- _Exercise_
Arrange the text read from every one of the records below as a JSON list of strings, with one string per line and blank lines left out. Leave the pictures out of the answer.

▼

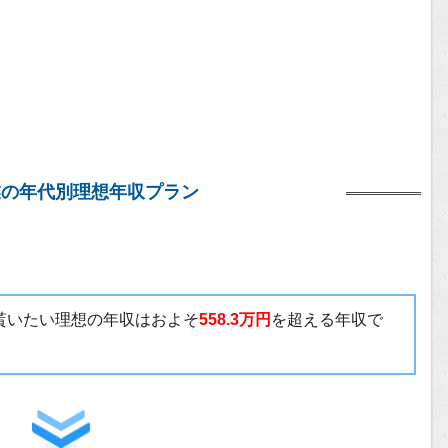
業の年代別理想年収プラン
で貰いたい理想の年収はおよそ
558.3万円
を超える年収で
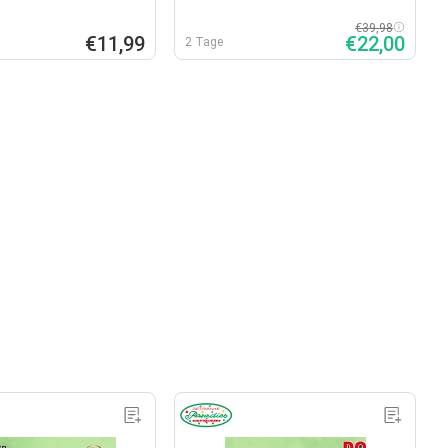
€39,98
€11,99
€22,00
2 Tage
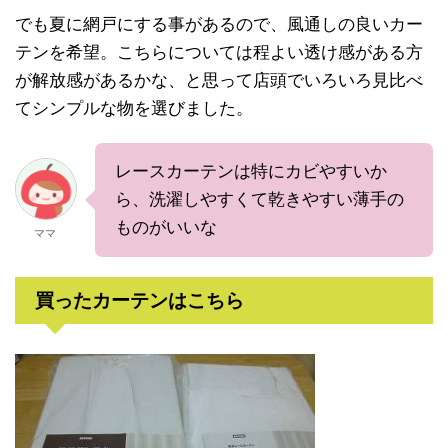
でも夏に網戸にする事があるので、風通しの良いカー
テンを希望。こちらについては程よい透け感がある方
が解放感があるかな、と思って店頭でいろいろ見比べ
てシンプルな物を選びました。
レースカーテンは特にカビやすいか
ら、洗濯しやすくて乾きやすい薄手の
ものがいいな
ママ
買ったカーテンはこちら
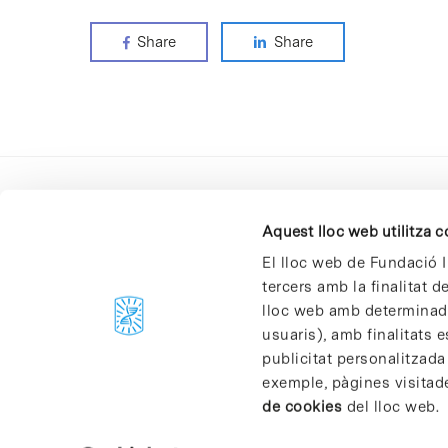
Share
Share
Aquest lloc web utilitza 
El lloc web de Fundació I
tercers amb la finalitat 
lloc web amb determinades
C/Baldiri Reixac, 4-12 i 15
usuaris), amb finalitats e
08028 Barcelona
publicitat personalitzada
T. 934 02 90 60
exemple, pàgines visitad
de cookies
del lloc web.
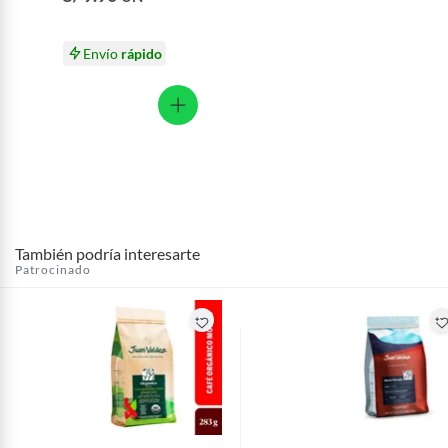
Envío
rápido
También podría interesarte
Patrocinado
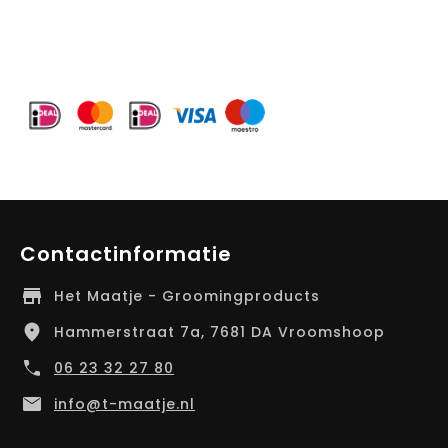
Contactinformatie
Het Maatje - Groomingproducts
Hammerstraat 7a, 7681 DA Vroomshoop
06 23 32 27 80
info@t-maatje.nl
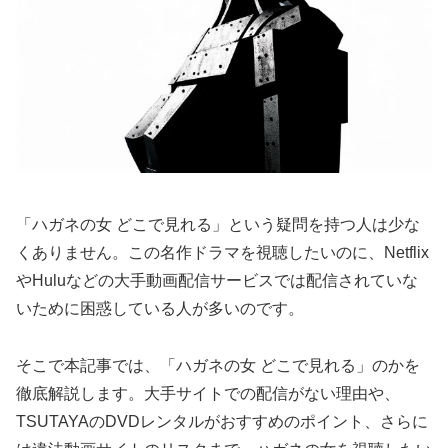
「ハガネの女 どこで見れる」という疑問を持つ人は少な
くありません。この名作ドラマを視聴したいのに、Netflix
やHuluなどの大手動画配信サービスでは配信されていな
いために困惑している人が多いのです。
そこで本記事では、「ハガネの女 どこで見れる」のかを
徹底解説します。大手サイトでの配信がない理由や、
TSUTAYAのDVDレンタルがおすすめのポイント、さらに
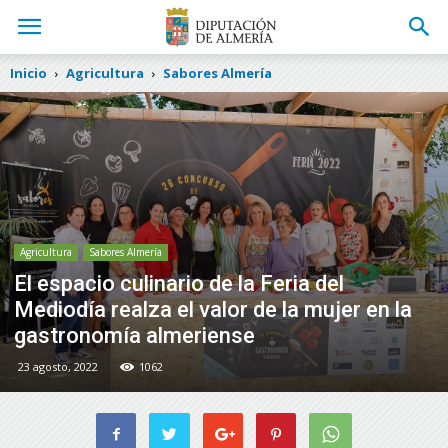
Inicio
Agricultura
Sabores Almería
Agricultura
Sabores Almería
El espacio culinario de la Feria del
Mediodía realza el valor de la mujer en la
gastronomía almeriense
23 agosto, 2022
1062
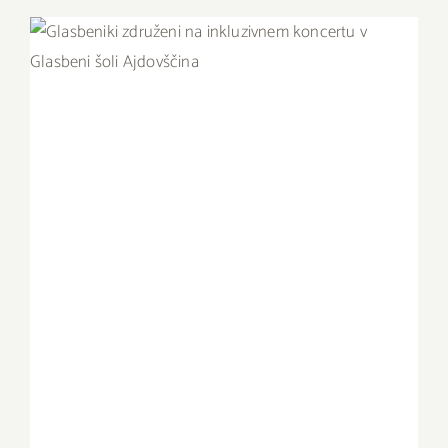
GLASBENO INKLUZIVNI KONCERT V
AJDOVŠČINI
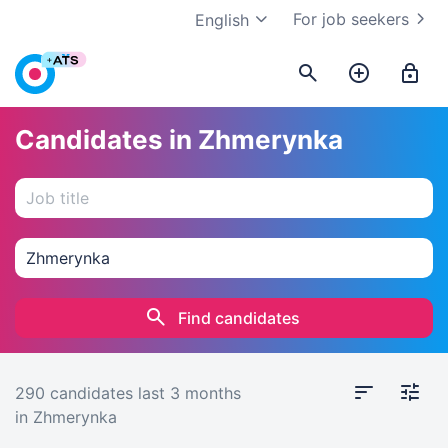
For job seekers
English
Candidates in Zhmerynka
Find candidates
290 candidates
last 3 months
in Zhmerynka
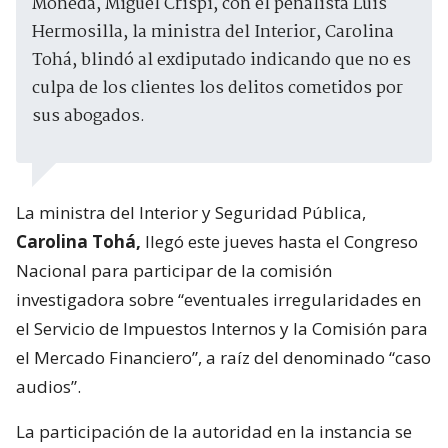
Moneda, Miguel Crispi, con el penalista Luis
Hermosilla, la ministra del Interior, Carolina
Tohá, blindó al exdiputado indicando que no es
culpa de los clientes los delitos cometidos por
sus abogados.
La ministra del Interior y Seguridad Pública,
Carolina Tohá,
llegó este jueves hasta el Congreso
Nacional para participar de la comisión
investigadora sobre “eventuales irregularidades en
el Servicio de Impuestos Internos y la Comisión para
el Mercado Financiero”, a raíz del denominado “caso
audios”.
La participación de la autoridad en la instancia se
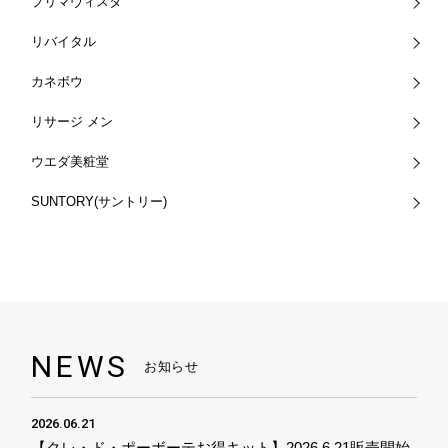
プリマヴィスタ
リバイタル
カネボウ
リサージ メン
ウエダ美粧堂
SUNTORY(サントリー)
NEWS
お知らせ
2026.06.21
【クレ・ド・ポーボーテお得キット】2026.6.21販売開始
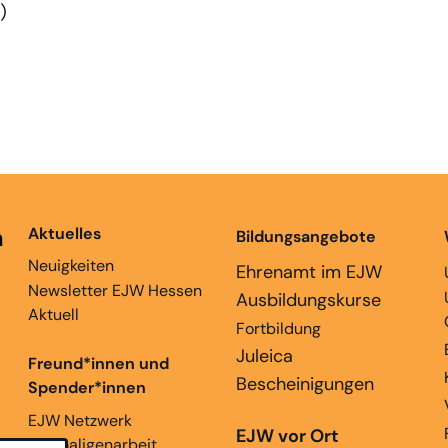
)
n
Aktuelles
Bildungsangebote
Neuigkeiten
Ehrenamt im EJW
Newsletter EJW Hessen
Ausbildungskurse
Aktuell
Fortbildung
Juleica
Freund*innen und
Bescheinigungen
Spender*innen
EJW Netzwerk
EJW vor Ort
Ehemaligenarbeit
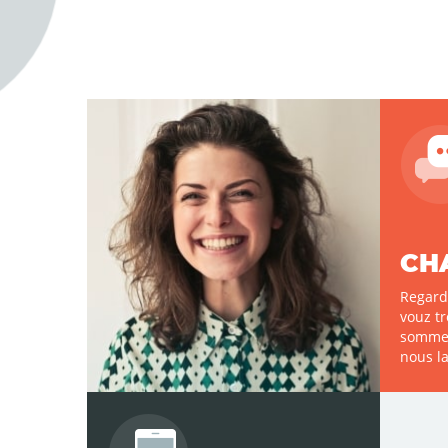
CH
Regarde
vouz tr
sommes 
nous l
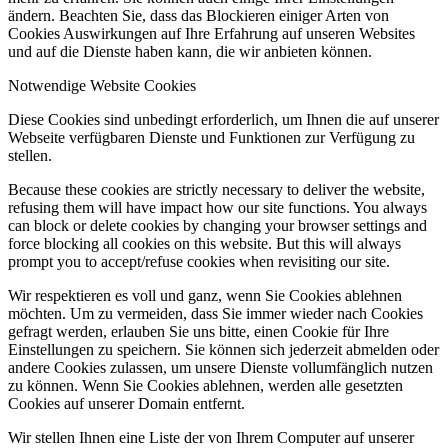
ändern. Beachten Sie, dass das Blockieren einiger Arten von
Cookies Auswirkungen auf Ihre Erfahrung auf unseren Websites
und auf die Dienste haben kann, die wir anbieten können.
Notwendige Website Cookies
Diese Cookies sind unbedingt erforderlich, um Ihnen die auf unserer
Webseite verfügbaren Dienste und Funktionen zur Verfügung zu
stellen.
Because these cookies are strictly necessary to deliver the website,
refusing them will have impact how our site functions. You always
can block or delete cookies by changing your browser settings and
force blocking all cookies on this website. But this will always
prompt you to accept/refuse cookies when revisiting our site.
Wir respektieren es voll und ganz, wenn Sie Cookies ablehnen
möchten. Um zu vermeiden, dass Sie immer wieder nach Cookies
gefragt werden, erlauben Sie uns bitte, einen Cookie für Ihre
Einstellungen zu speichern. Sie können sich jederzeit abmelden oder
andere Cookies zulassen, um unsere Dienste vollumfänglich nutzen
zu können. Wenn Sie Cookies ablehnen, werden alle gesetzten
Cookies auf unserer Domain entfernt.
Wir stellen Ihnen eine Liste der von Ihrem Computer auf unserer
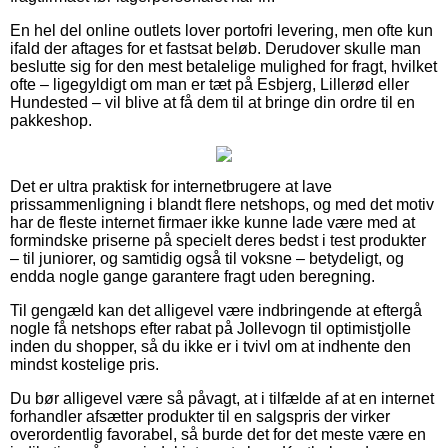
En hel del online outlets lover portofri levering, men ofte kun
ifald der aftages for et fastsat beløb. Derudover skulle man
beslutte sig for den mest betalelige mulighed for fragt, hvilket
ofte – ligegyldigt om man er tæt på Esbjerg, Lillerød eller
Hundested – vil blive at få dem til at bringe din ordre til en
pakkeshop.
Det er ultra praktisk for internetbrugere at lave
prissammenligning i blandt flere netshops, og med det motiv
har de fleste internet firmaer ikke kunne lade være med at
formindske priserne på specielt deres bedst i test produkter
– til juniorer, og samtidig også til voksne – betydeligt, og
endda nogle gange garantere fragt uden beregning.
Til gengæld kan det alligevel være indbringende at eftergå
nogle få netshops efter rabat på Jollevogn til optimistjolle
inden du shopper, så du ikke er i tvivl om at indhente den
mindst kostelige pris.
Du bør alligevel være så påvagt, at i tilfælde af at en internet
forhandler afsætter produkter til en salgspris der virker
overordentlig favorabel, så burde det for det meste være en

▲

- _Reply_
[
  "業の年代別理想年収プラン",
  "で貰いたい理想の年収はおよそ",
  "558.3万円",
  "を超える年収で",
  "€39,98",
  "€11,99",
  "€22,00",
  "2 Tage",
  "でも夏に網戸にする事があるので、風通しの良いカー",
  "テンを希望。こちらについては程よい透け感がある方",
  "が解放感があるかな、と思って店頭でいろいろ見比べ",
  "てシンプルな物を選びました。",
  "レースカーテンは特にカビやすいか",
  "ら、洗濯しやすくて乾きやすい薄手の",
  "ものがいいな",
  "ママ",
  "買ったカーテンはこちら",
  "Share",
  "Share",
  "Aquest lloc web utilitza ",
  "El lloc web de Fundació I",
  "tercers amb la finalitat ",
  "lloc web amb determinades",
  "C/Baldiri Reixac, 4-12 i 15",
  "usuaris), amb finalitats e",
  "08028 Barcelona",
  "publicitat personalitzada",
  "T. 934 02 90 60",
  "exemple, pàgines visitad",
  "de cookies",
  "del lloc web.",
  "Envío",
  "rápido",
  "También podría interesarte",
  "Patrocinado",
  "Contactinformatie",
  "Het Maatje - Groomingproducts",
  "Hammerstraat 7a, 7681 DA Vroomshoop",
  "06 23 32 27 80",
  "info@t-maatje.nl",
  "「ハガネの女 どこで見れる」という疑問を持つ人は少な",
  "くありません。この名作ドラマを視聴したいのに、Netflix",
  "やHuluなどの大手動画配信サービスでは配信されていな",
  "いために困惑している人が多いのです。",
  "そこで本記事では、「ハガネの女 どこで見れる」のかを",
  "徹底解説します。大手サイトでの配信がない理由や、",
  "TSUTAYAのDVDレンタルがおすすめのポイント、さらに",
  "Inicio",
  "Agricultura",
  "Sabores Almería",
  "Agricultura",
  "Sabores Almería",
  "El espacio culinario de la Feria del",
  "Mediodía realza el valor de la mujer en la",
  "gastronomía almeriense",
  "23 agosto, 2022",
  "1062",
  "GLASBENO INKLUZIVNI KONCERT V",
  "AJDOVŠČINI",
  "For job seekers",
  "English",
  "Candidates in Zhmerynka",
  "Find candidates",
  "290 candidates",
  "last 3 months",
  "in Zhmerynka",
  "Moneda, Miguel Crispi, con el penalista Luis",
  "Hermosilla, la ministra del Interior, Carolina",
  "Tohá, blindó al exdiputado indicando que no es",
  "culpa de los clientes los delitos cometidos por",
  "sus abogados.",
  "La ministra del Interior y Seguridad Pública,",
  "Carolina Tohá,",
  "llegó este jueves hasta el Congreso",
  "Nacional para participar de la comisión",
  "investigadora sobre “eventuales irregularidades en",
  "el Servicio de Impuestos Internos y la Comisión para",
  "el Mercado Financiero”, a raíz del denominado “caso",
  "audios”.",
  "La participación de la autoridad en la instancia se",
  "プリマヴィスタ",
  "リバイタル",
  "カネボウ",
  "リサージ メン",
  "ウエダ美粧堂",
  "SUNTORY(サントリー)",
  "NEWS",
  "お知らせ",
  "2026.06.21",
  "【クレ・ド・ポーボーテお得キット】2026.6.21販売開始",
  ")",
  "n",
  "Aktuelles",
  "Bildungsangebote",
  "Neuigkeiten",
  "Ehrenamt im EJW",
  "Newsletter EJW Hessen",
  "Ausbildungskurse",
  "Aktuell",
  "Fortbildung",
  "Juleica",
  "Freund*innen und",
  "Bescheinigungen",
  "Spender*innen",
  "EJW Netzwerk",
  "EJW vor Ort",
  "Ehemaligenarbeit",
  "CH",
  "Regarde",
  "vouz tr",
  "sommes ",
  "nous l",
  "ändern. Beachten Sie, dass das Blockieren einiger Arten von",
  "Cookies Auswirkungen auf Ihre Erfahrung auf unseren Websites",
  "und auf die Dienste haben kann, die wir anbieten können.",
  "Notwendige Website Cookies",
  "Diese Cookies sind unbedingt erforderlich, um Ihnen die auf unserer",
  "Webseite verfügbaren Dienste und Funktionen zur Verfügung zu",
  "stellen.",
  "Because these cookies are strictly necessary to deliver the website,",
  "refusing them will have impact how our site functions. You always",
  "can block or delete cookies by changing your browser settings and",
  "force blocking all cookies on this website. But this will always",
  "prompt you to accept/refuse cookies when revisiting our site.",
  "Wir respektieren es voll und ganz, wenn Sie Cookies ablehnen",
  "möchten. Um zu vermeiden, dass Sie immer wieder nach Cookies",
  "gefragt werden, erlauben Sie uns bitte, einen Cookie für Ihre",
  "Einstellungen zu speichern. Sie können sich jederzeit abmelden oder",
  "andere Cookies zulassen, um unsere Dienste vollumfänglich nutzen",
  "zu können. Wenn Sie Cookies ablehnen, werden alle gesetzten",
  "Cookies auf unserer Domain entfernt.",
  "Wir stellen Ihnen eine Liste der von Ihrem Computer auf unserer",
  "En hel del online outlets lover portofri levering, men ofte kun",
  "ifald der aftages for et fastsat beløb. Derudover skulle man",
  "beslutte sig for den mest betalelige mulighed for fragt, hvilket",
  "ofte – ligegyldigt om man er tæt på Esbjerg, Lillerød eller",
  "Hundested – vil blive at få dem til at bringe din ordre til en",
  "pakkeshop.",
  "Det er ultra praktisk for internetbrugere at lave",
  "prissammenligning i blandt flere netshops, og med det motiv",
  "har de fleste internet firmaer ikke kunne lade være med at",
  "formindske priserne på specielt deres bedst i test produkter",
  "– til juniorer, og samtidig også til voksne – betydeligt, og",
  "endda nogle gange garantere fragt uden beregning.",
  "Til gengæld kan det alligevel være indbringende at eftergå",
  "nogle få netshops efter rabat på Jollevogn til optimistjolle",
  "inden du shopper, så du ikke er i tvivl om at indhente den",
  "mindst kostelige pris.",
  "Du bør alligevel være så påvagt, at i tilfælde af at en internet",
  "forhandler afsætter produkter til en salgspris der virker",
  "overordentlig favorabel, så burde det for det meste være en"
]